Brano da leggere ->
* * * * * * * * *

Così si legge nel dettagliato rapporto che il sociologo e saggista svizzero
Jean Ziegler, autore di una serie di libri di successo (“La Svizzera lava
più bianco”, “La fame nel mondo spiegata a mio figlio”, ecc.) ha stilato in
qualità di Relatore Speciale per il diritto all’alimentazione dell’Alto
Commissariato Onu per i diritti umani, dopo la sua visita, avvenuta dal 3 al
12 luglio scorsi, nei Territori occupati da Israele. La relazione che
descrive le condizioni del popolo palestinese e pubblicata integralmente
(www.liberazione.it) qualche giorno fa, è impressionante.

A causa delle durissime misure militari imposte dallo stato israeliano di
occupazione dall’inizio della seconda Intifada nel settembre 2000 il popolo
palestinese è sull’orlo di una crisi umanitaria.

Il resoconto, dopo una breve introduzione in cui il suo estensore esprime
“simpatia e compassione per tutte le persone uccise o ferite” di entrambi
gli schieramenti, inizia denunciando il rapido peggioramento del tasso di
malnutrizione dove addirittura i casi riscontrati “a Gaza sono ormai
equivalenti a quelli riscontrati nei paesi dell’Africa sub-sahariana, una
situazione che ha dell’assurdo se si pensa che la Palestina, in precedenza,
aveva un’economia caratterizzata da reddito medio”.

* * * * * * * * *

Dati forniti ->

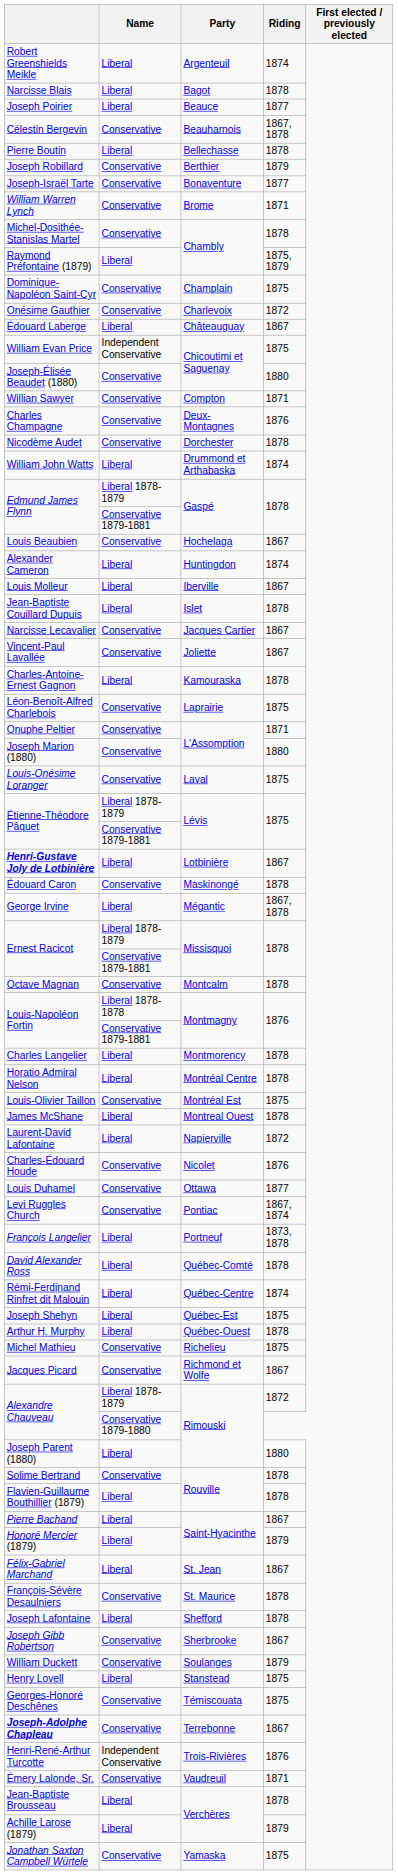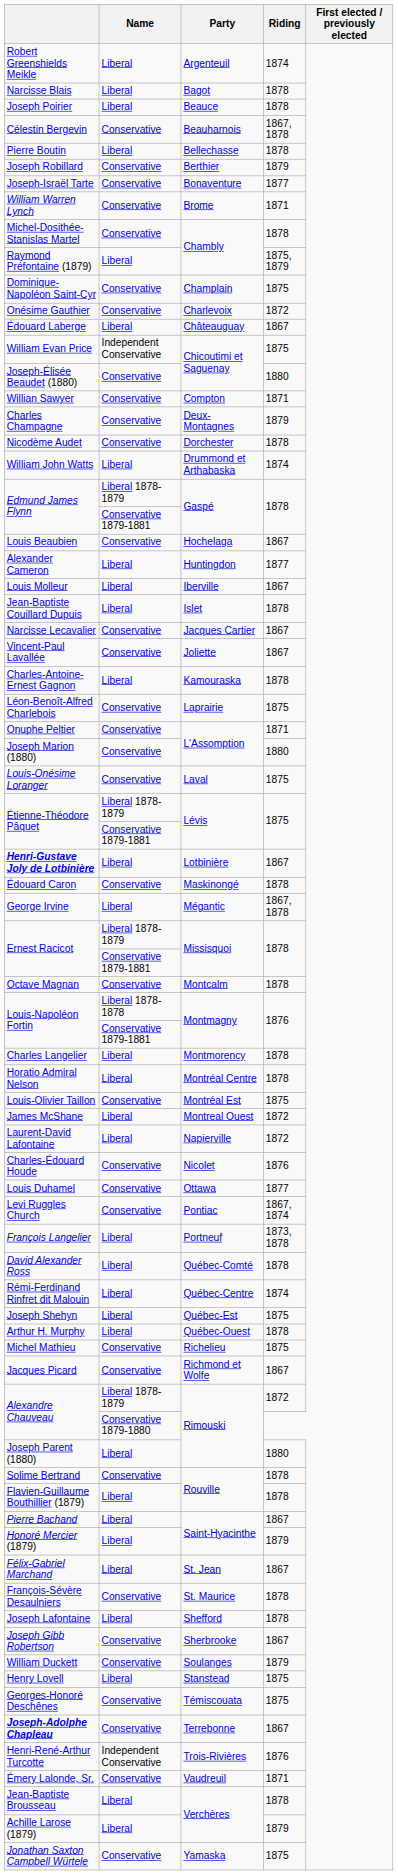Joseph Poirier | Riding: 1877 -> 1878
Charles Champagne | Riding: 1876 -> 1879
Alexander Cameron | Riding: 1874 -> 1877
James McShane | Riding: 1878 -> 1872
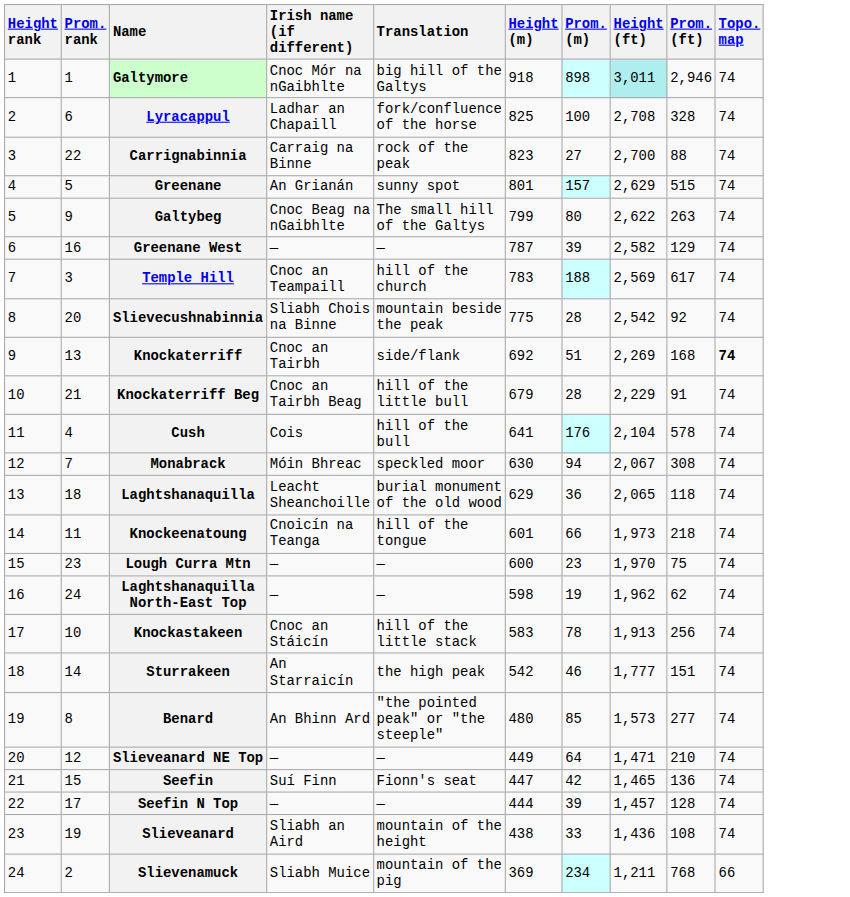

* * * * * * * * *

Compiti ->
**1)** Riscriva il brano da leggere tra "Così si legge" e "fa, è impressionante.", estremi inclusi, sostituendo "rapporto" con "documento".
**2)** Secondo il brano da leggere, in quali giorni si è svolta la visita di Jean Ziegler nei Territori occupati da Israele?

Risposte ->
**1)**
Così si legge nel dettagliato documento che il sociologo e saggista svizzero
Jean Ziegler, autore di una serie di libri di successo (“La Svizzera lava
più bianco”, “La fame nel mondo spiegata a mio figlio”, ecc.) ha stilato in
qualità di Relatore Speciale per il diritto all’alimentazione dell’Alto
Commissariato Onu per i diritti umani, dopo la sua visita, avvenuta dal 3 al
12 luglio scorsi, nei Territori occupati da Israele. La relazione che
descrive le condizioni del popolo palestinese e pubblicata integralmente
(www.liberazione.it) qualche giorno fa, è impressionante.

**2)** Dal 3 al 12 luglio.